_TASK DETAILS:_
Reproduce the entries verbatim, starting with the line that contains "Count the number of categories in the chart." and ending with the line that contains "To the nearest percent, what percentage", both included. Leave out the pictures.

_DATASET:_
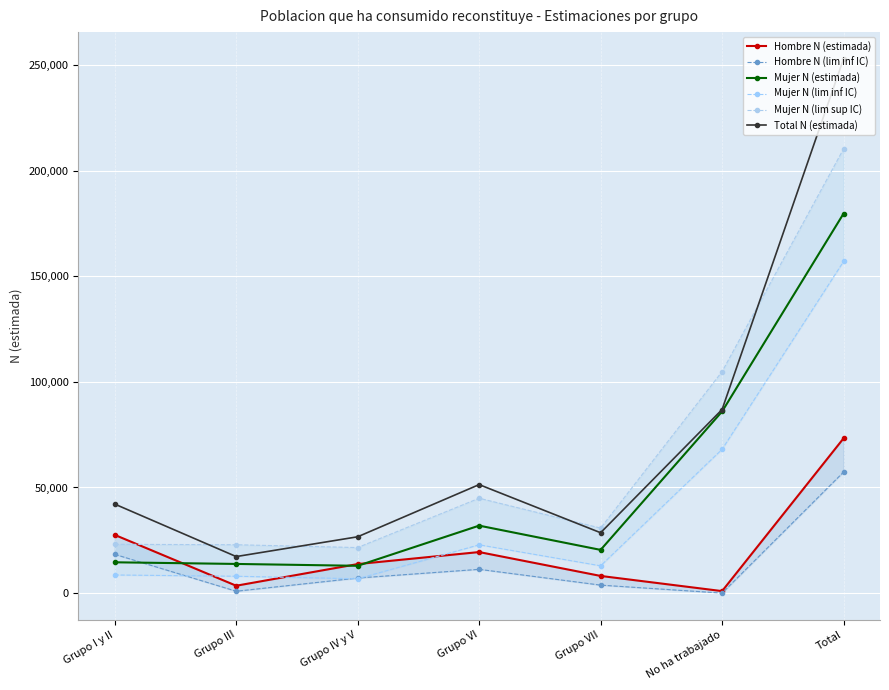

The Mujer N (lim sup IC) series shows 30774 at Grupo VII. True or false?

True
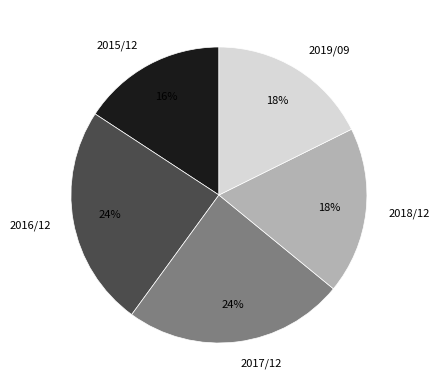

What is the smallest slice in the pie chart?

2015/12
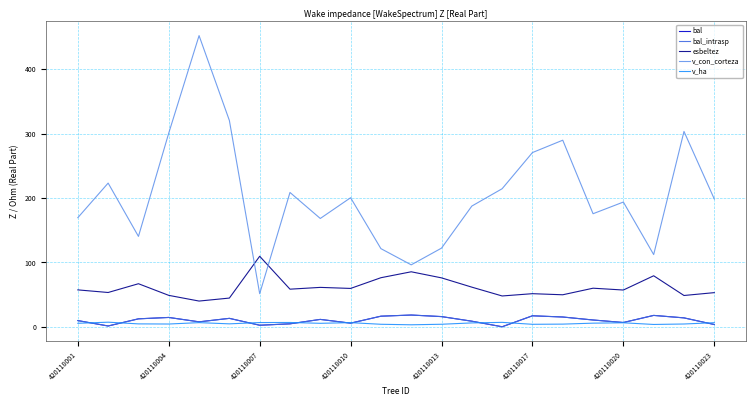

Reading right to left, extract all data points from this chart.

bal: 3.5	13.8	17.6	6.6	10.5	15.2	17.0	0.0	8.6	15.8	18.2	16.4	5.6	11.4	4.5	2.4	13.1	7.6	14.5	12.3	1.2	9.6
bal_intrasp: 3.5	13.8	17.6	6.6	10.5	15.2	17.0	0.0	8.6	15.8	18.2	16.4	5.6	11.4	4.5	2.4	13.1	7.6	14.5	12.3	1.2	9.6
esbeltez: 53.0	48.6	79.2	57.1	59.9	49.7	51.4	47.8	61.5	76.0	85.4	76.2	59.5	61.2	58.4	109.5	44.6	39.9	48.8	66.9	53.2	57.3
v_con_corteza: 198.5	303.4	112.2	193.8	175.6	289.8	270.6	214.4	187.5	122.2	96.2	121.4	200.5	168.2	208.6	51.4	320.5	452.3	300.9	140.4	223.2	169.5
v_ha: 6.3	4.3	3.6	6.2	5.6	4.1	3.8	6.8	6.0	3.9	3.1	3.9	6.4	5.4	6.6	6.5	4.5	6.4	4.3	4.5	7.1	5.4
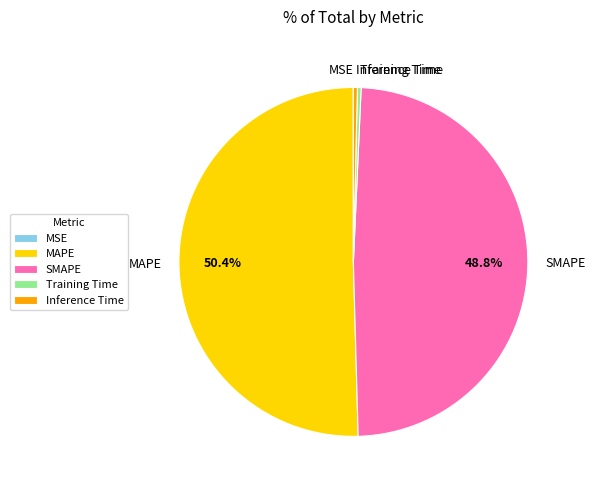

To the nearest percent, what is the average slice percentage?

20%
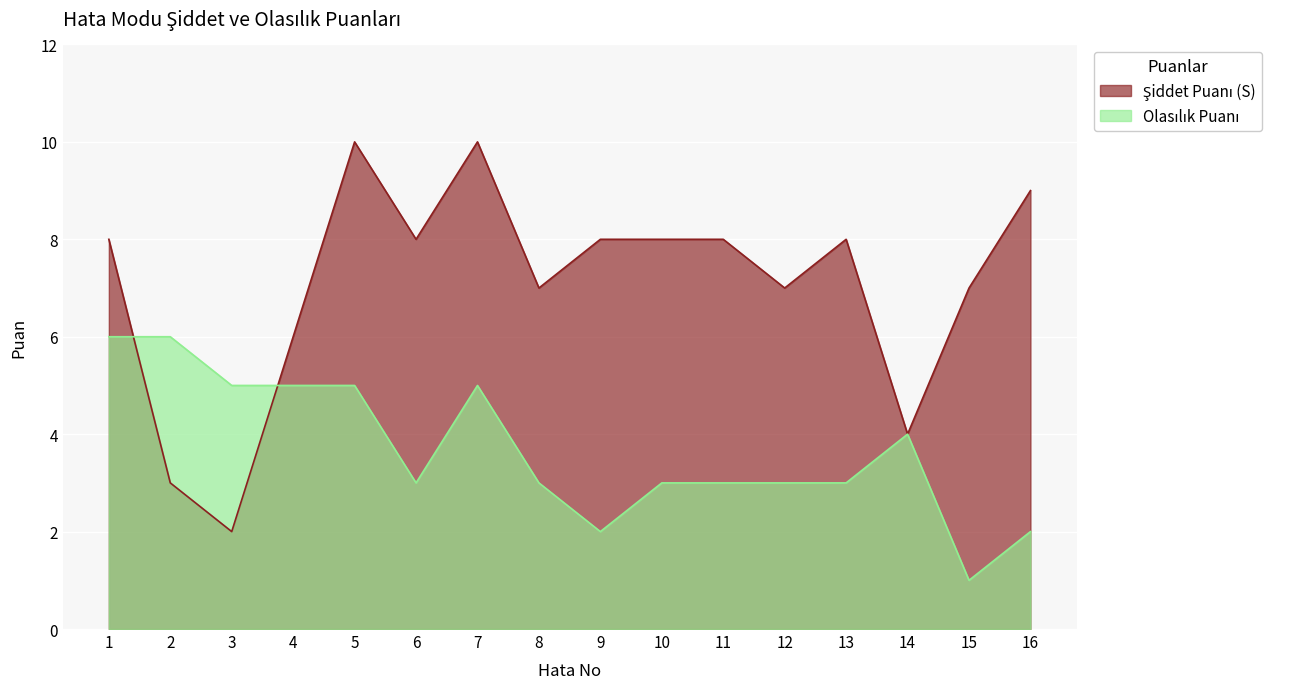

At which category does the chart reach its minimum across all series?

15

==

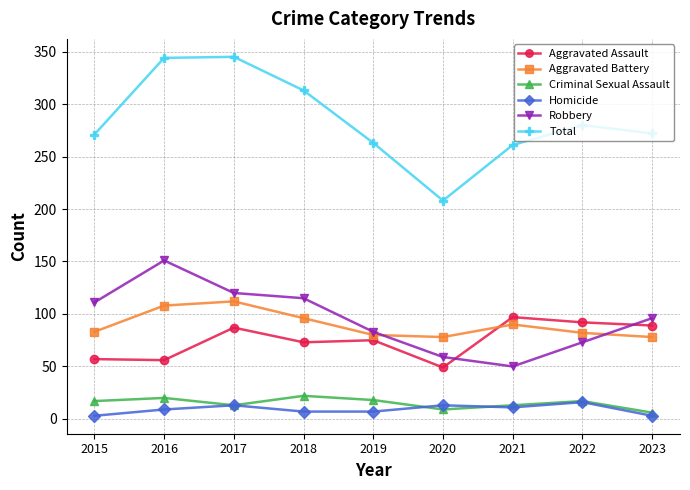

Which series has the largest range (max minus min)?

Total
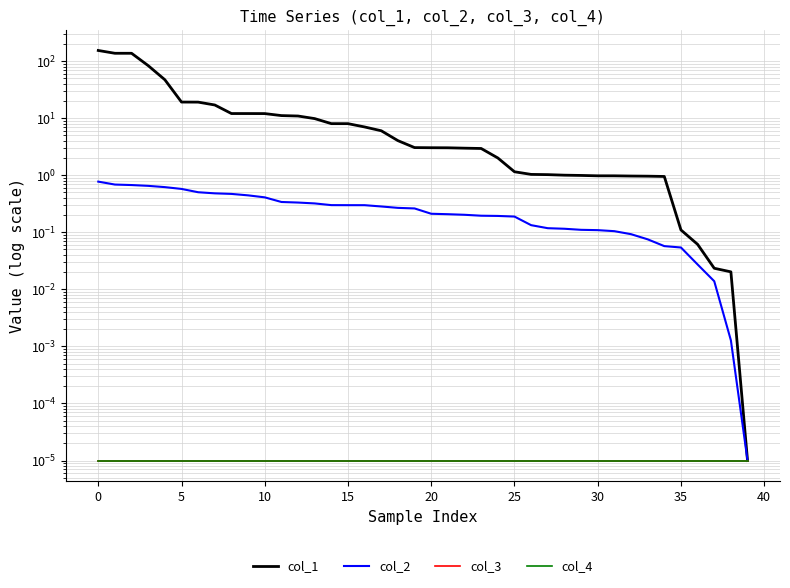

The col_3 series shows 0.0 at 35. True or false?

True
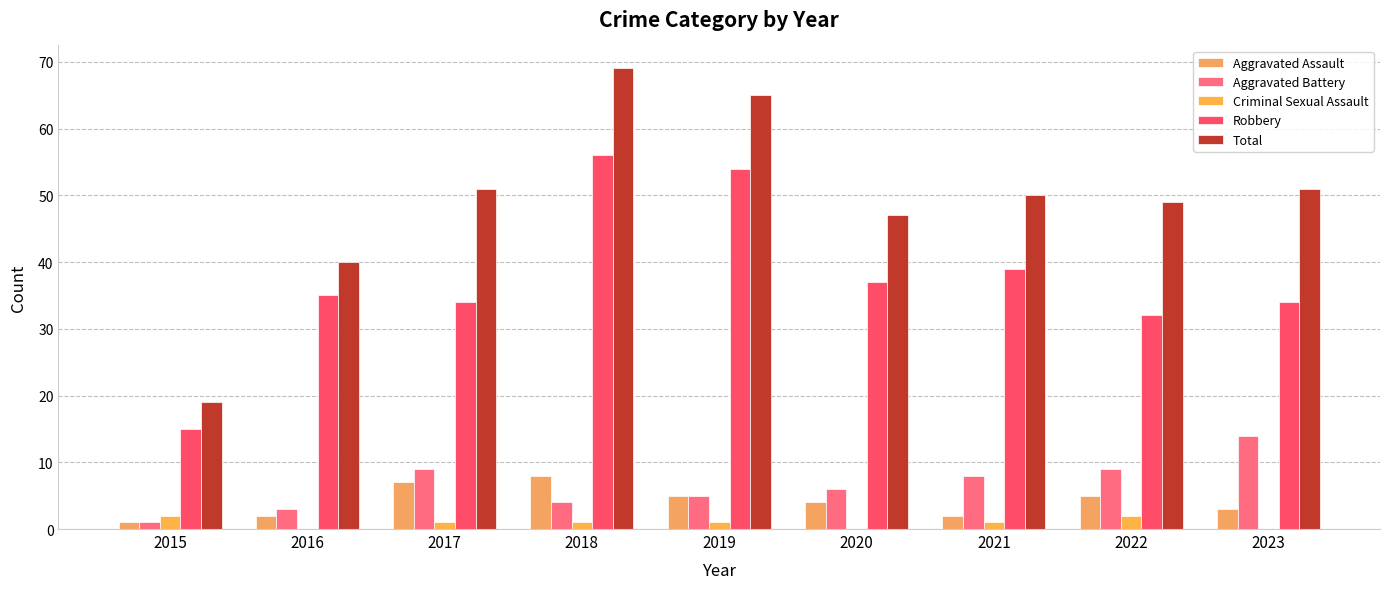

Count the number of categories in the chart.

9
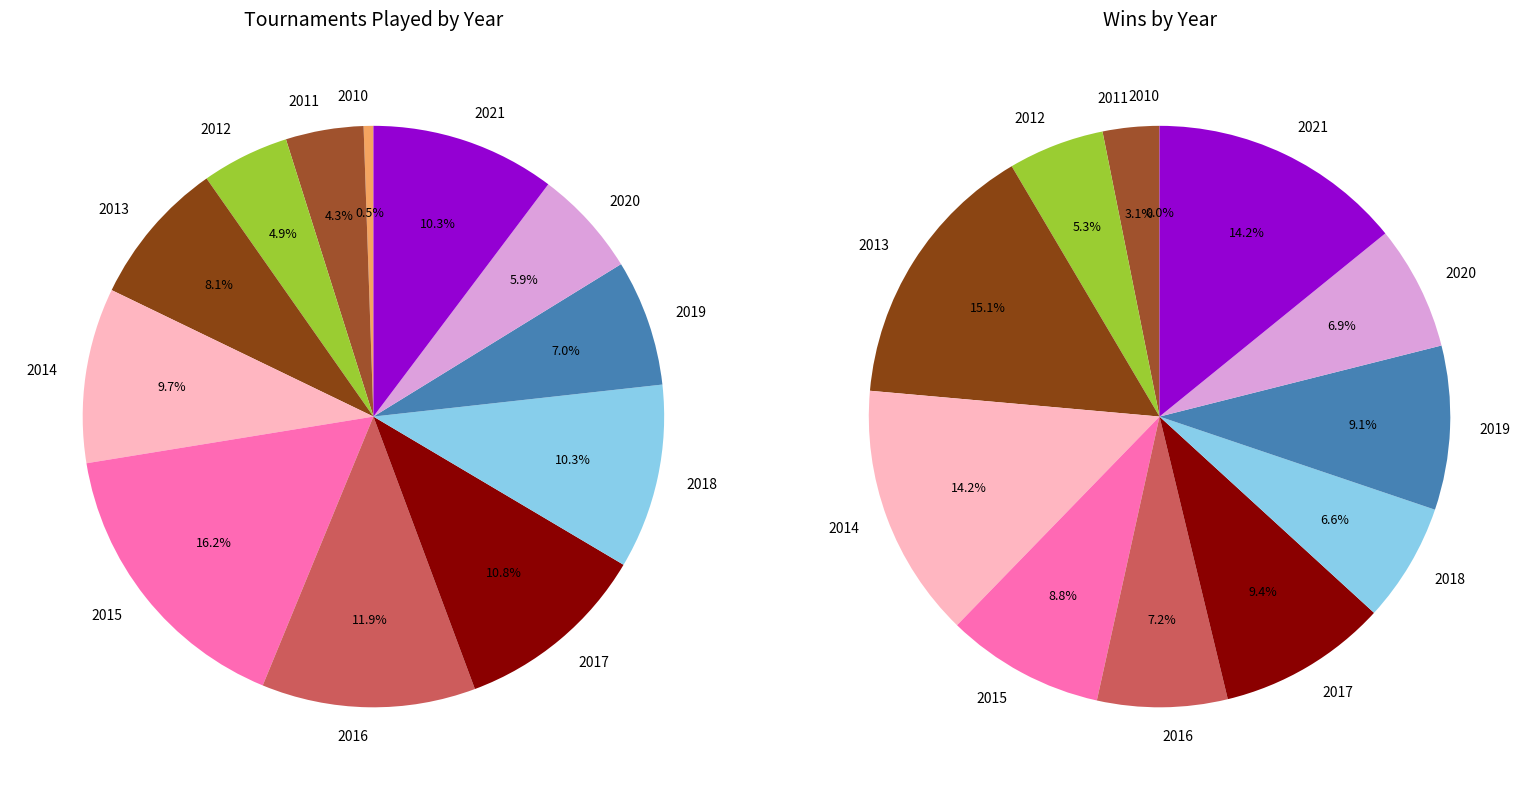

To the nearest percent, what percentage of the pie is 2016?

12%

---

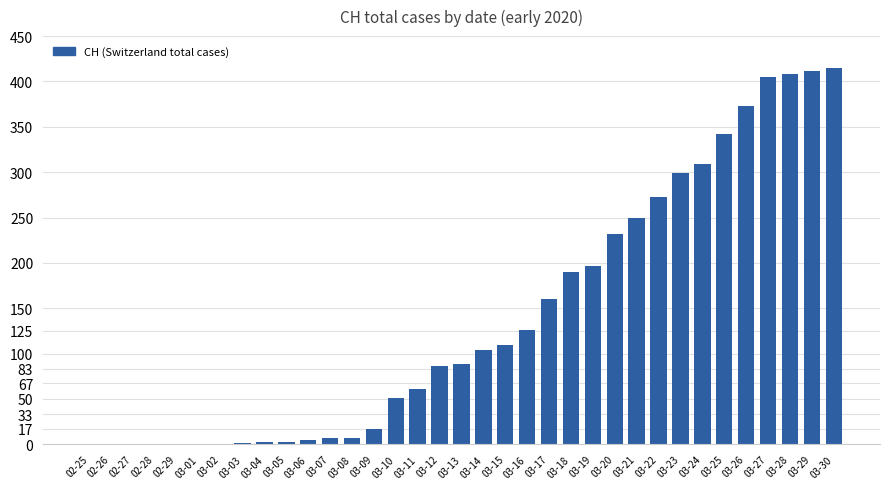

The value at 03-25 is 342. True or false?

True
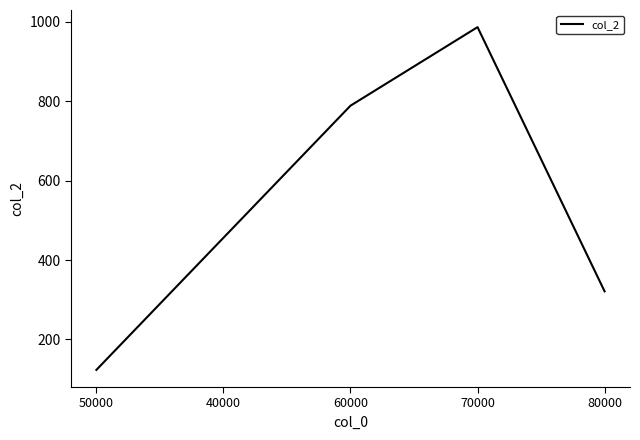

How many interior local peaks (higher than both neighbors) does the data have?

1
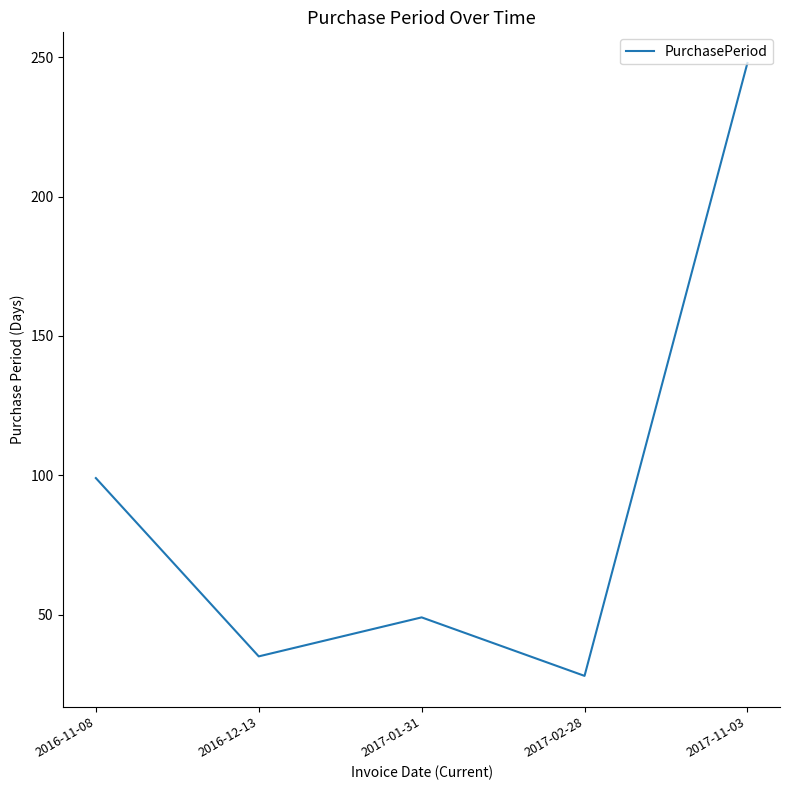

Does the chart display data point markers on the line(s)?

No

_RESPONSE FOR THIS EXERCISE:_
Count the number of categories in the chart.

9

To the nearest percent, what percentage of the pie is 2016?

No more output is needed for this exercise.